🤖 AI Summary
Existing LiDAR point cloud generation methods struggle to simultaneously achieve precise foreground object localization and photorealistic background rendering, while lacking temporal modeling capabilities—limiting their utility in autonomous driving training and evaluation. This paper introduces LiDAR4DNet, the first end-to-end sequential LiDAR scene generation framework, which unifies foreground-controllable editing and background high-fidelity reconstruction via multimodal conditional inputs and a novel sequential noise prediction mechanism. LiDAR4DNet is the first method to enable full-scene, spatiotemporally consistent dynamic LiDAR point cloud generation. On nuScenes, it achieves a Foreground Reconstruction Distance (FRD) of 743.13 and a Foreground Video Distance (FVD) of 16.96—outperforming the state-of-the-art UniScene by 37.2% and 24.1%, respectively. These results significantly advance the practicality and controllability of LiDAR simulation generation for real-world autonomous driving applications.
📝 Abstract
The generation of realistic LiDAR point clouds plays a crucial role in the development and evaluation of autonomous driving systems. Although recent methods for 3D LiDAR point cloud generation have shown significant improvements, they still face notable limitations, including the lack of sequential generation capabilities and the inability to produce accurately positioned foreground objects and realistic backgrounds. These shortcomings hinder their practical applicability.

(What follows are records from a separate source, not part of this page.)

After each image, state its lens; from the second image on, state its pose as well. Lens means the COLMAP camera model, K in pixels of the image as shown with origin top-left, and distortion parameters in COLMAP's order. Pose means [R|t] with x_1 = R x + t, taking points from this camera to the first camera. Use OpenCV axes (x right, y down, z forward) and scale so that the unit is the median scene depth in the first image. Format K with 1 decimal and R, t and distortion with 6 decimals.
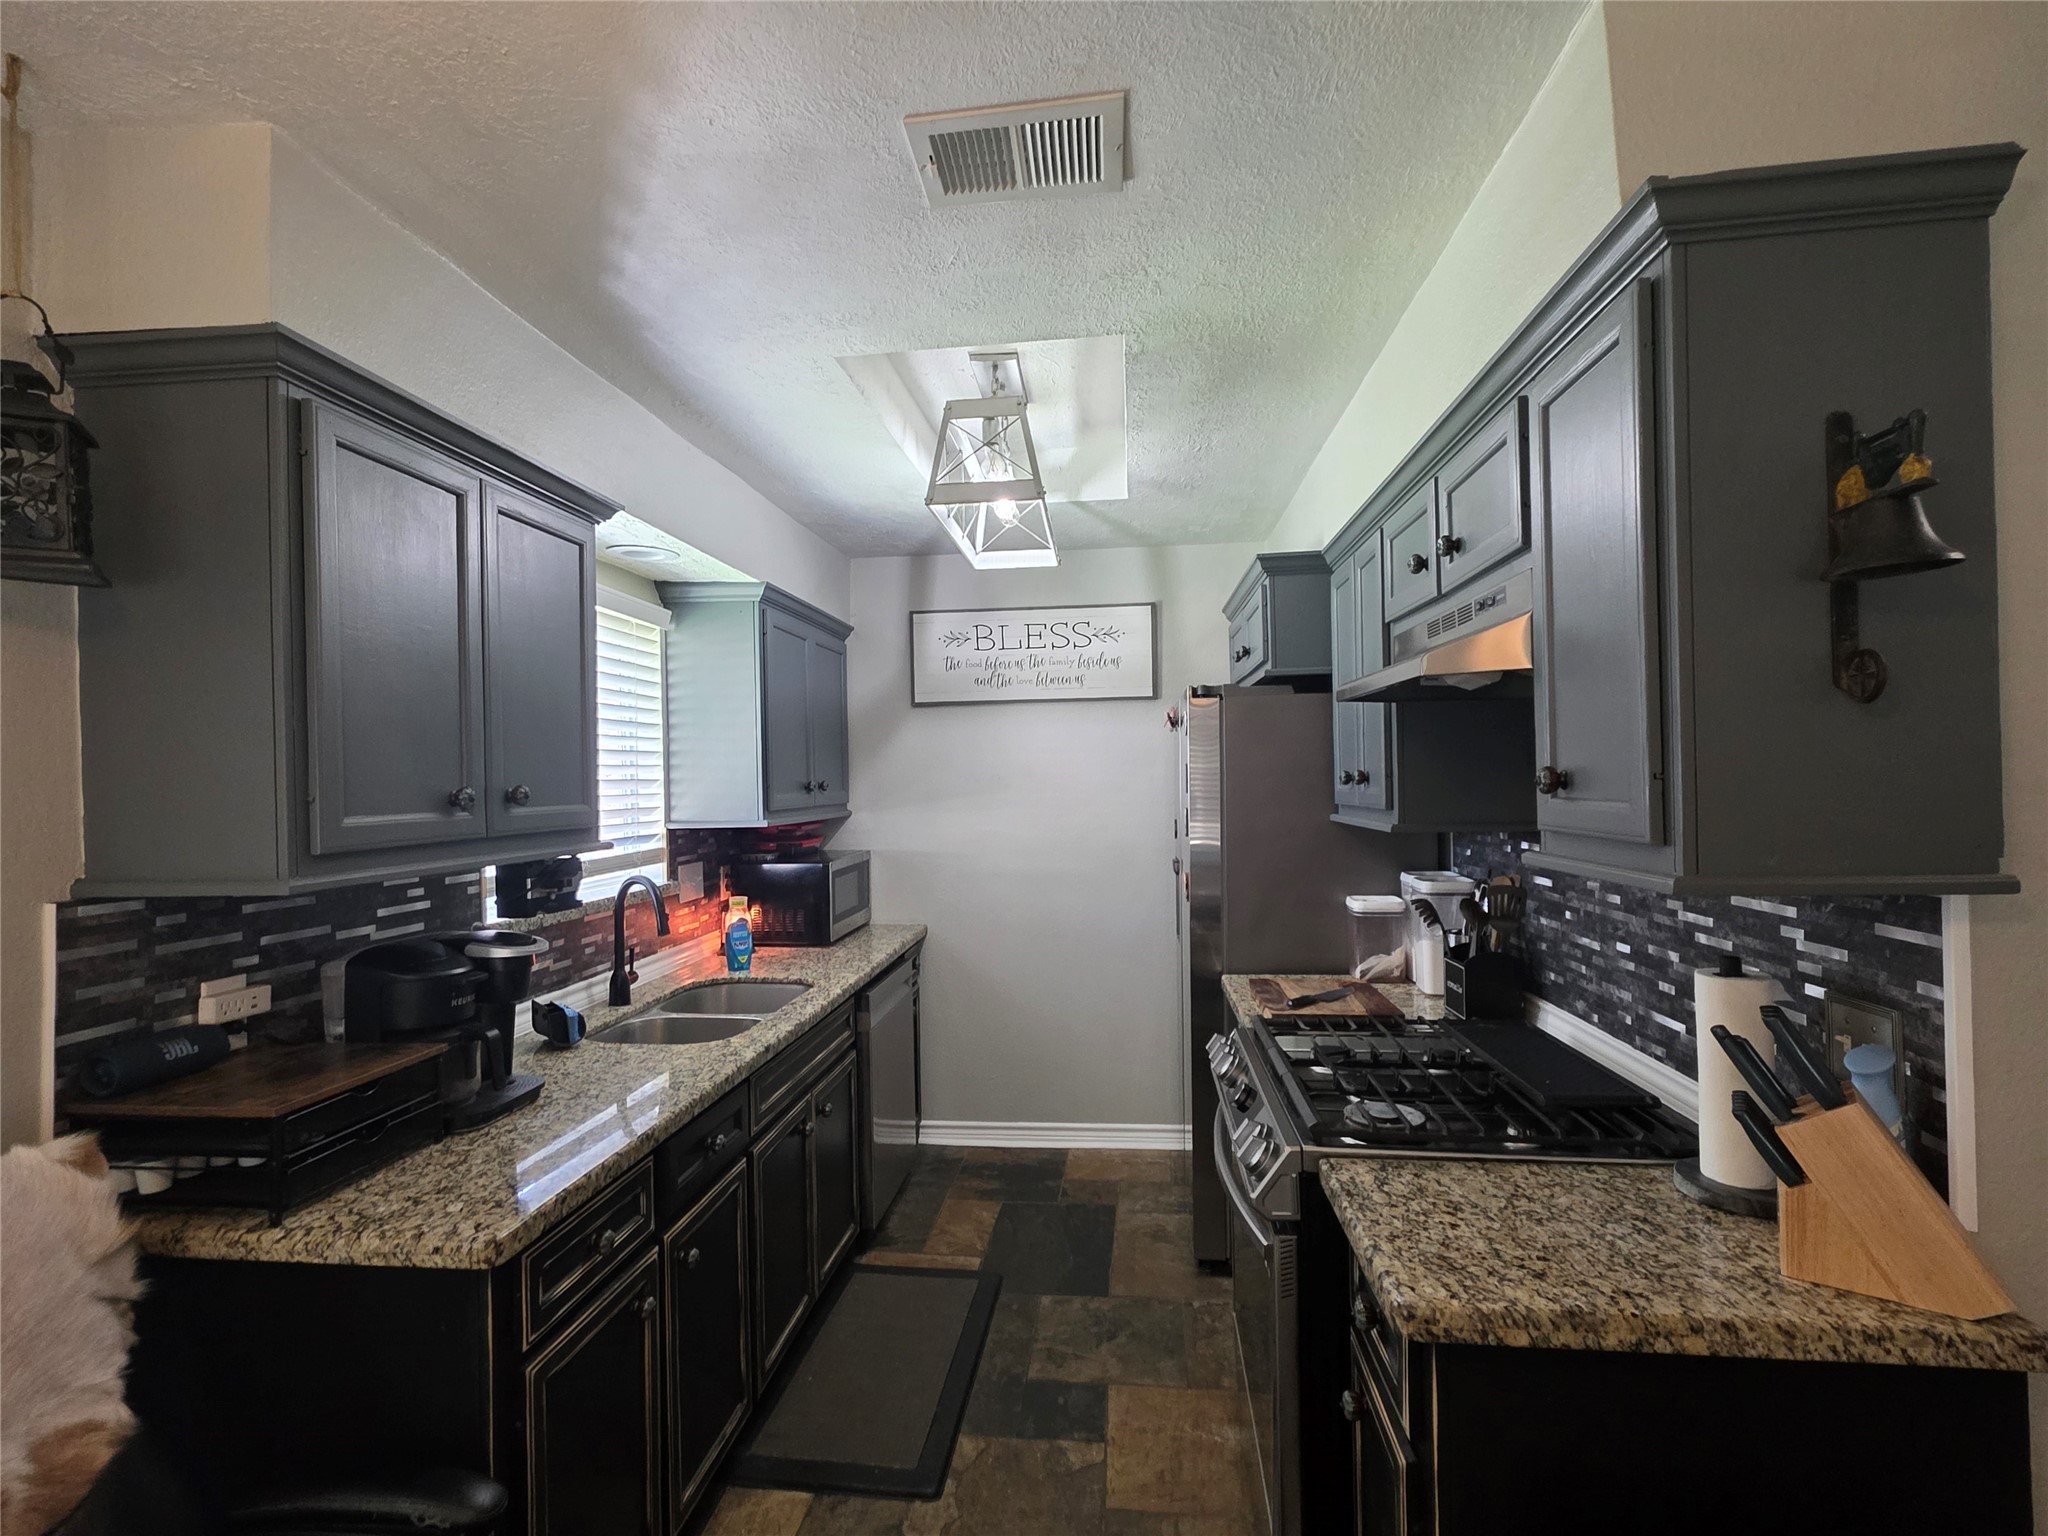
lens RADIAL K [[965.6, 0, 1011.3], [0, 965.6, 776.7], [0, 0, 1]] dist [0.003513, 0.001251]
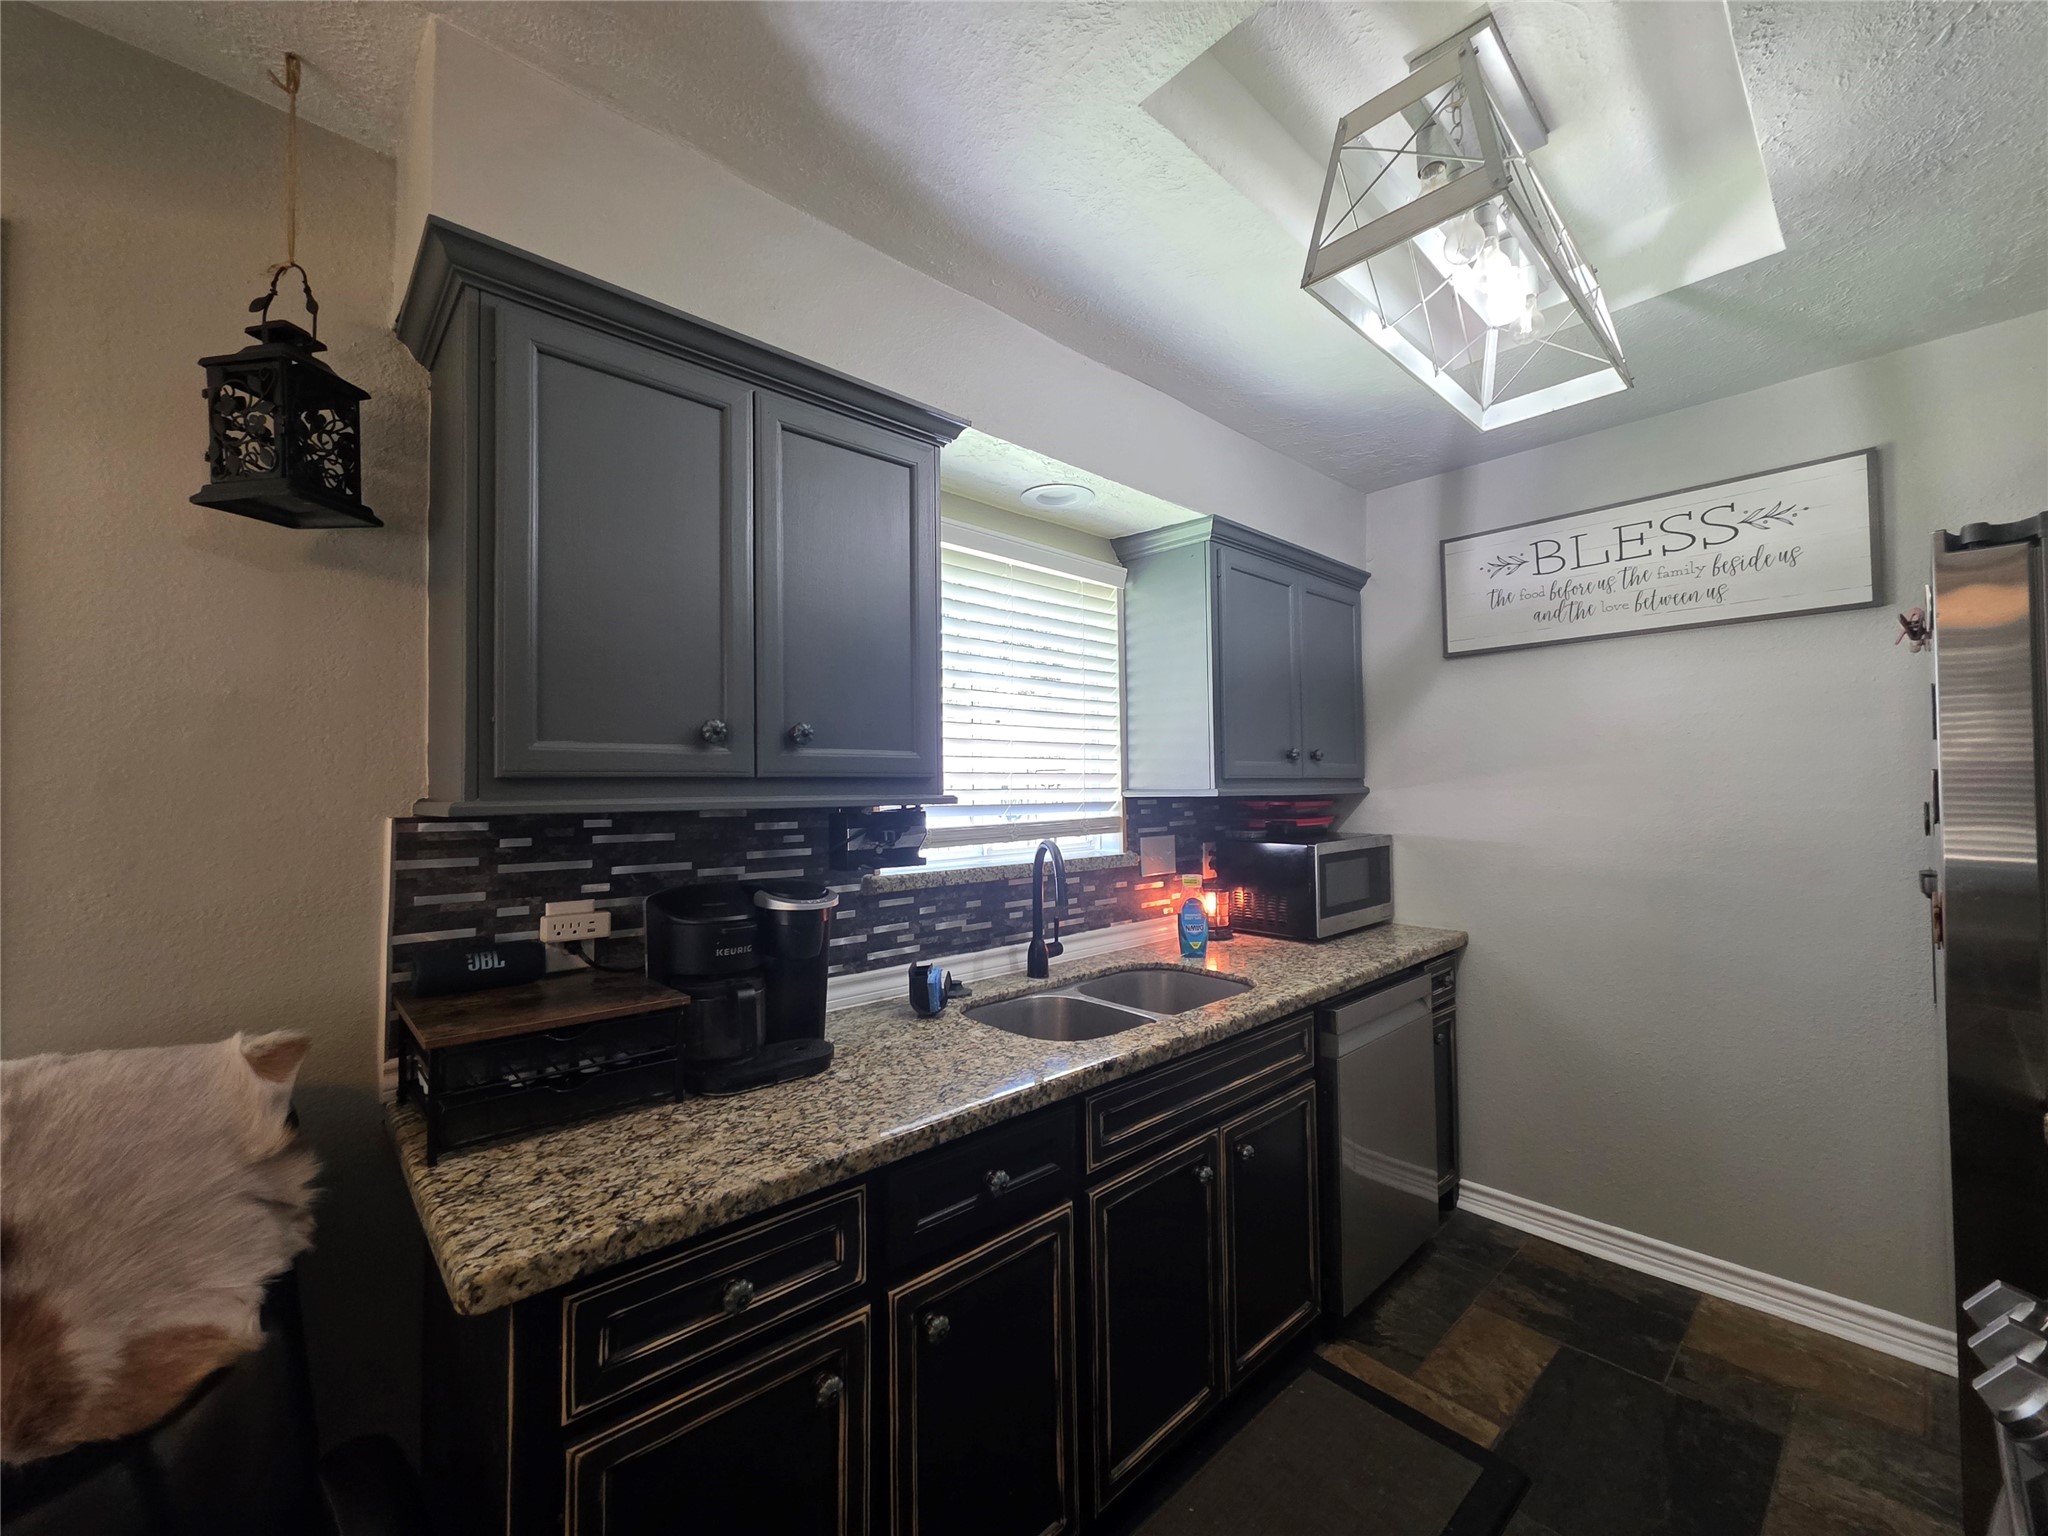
lens RADIAL K [[812.8, 0, 1021.9], [0, 812.8, 768.0], [0, 0, 1]] dist [0.002866, 0.000052]
pose [[0.762825, -0.007846, -0.646558, 0.144748], [-0.001303, 0.999906, -0.013671, 0.062061], [0.646604, 0.011271, 0.762743, 0.552959]]
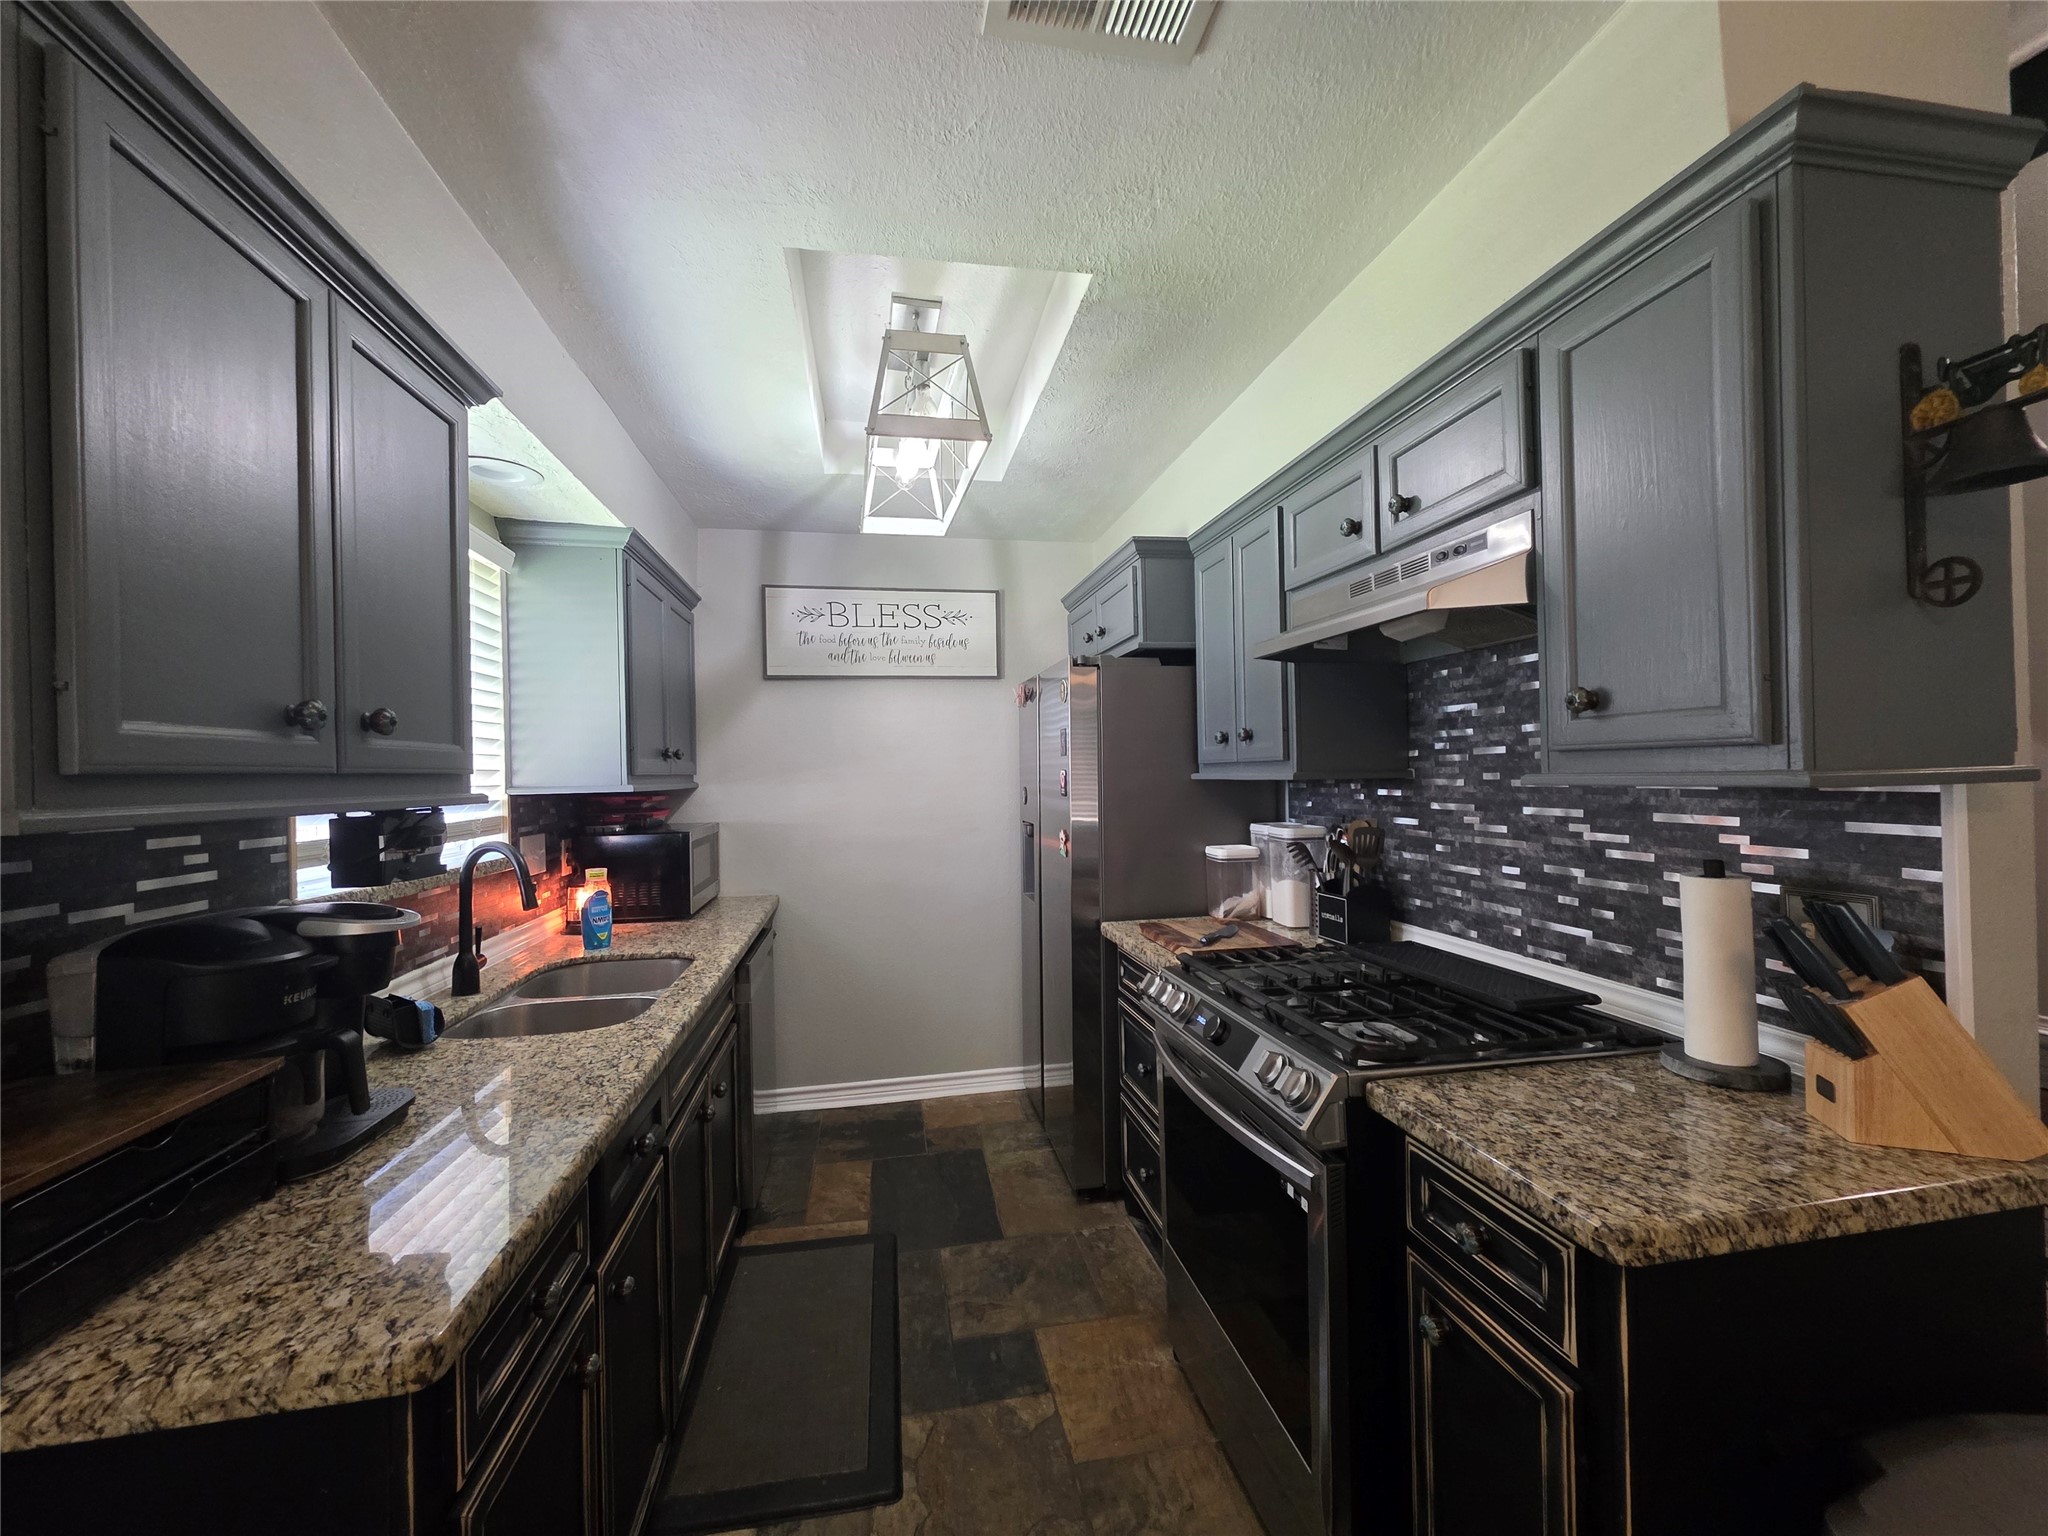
lens RADIAL K [[812.8, 0, 1013.1], [0, 812.8, 769.4], [0, 0, 1]] dist [0.002866, 0.000052]
pose [[0.956564, 0.000575, 0.291523, -0.220827], [0.001845, 0.999966, -0.008025, 0.063168], [-0.291518, 0.008214, 0.956530, 0.242306]]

In this paper, we introduce DriveLiDAR4D, a novel LiDAR generation pipeline consisting of multimodal conditions and a novel sequential noise prediction model LiDAR4DNet, capable of producing temporally consistent LiDAR scenes with highly controllable foreground objects and realistic backgrounds. To the best of our knowledge, this is the first work to address the sequential generation of LiDAR scenes with full scene manipulation capability in an end-to-end manner. We evaluated DriveLiDAR4D on the nuScenes and KITTI datasets, where we achieved an FRD score of 743.13 and an FVD score of 16.96 on the nuScenes dataset, surpassing the current state-of-the-art (SOTA) method, UniScene, with an performance boost of 37.2% in FRD and 24.1% in FVD, respectively.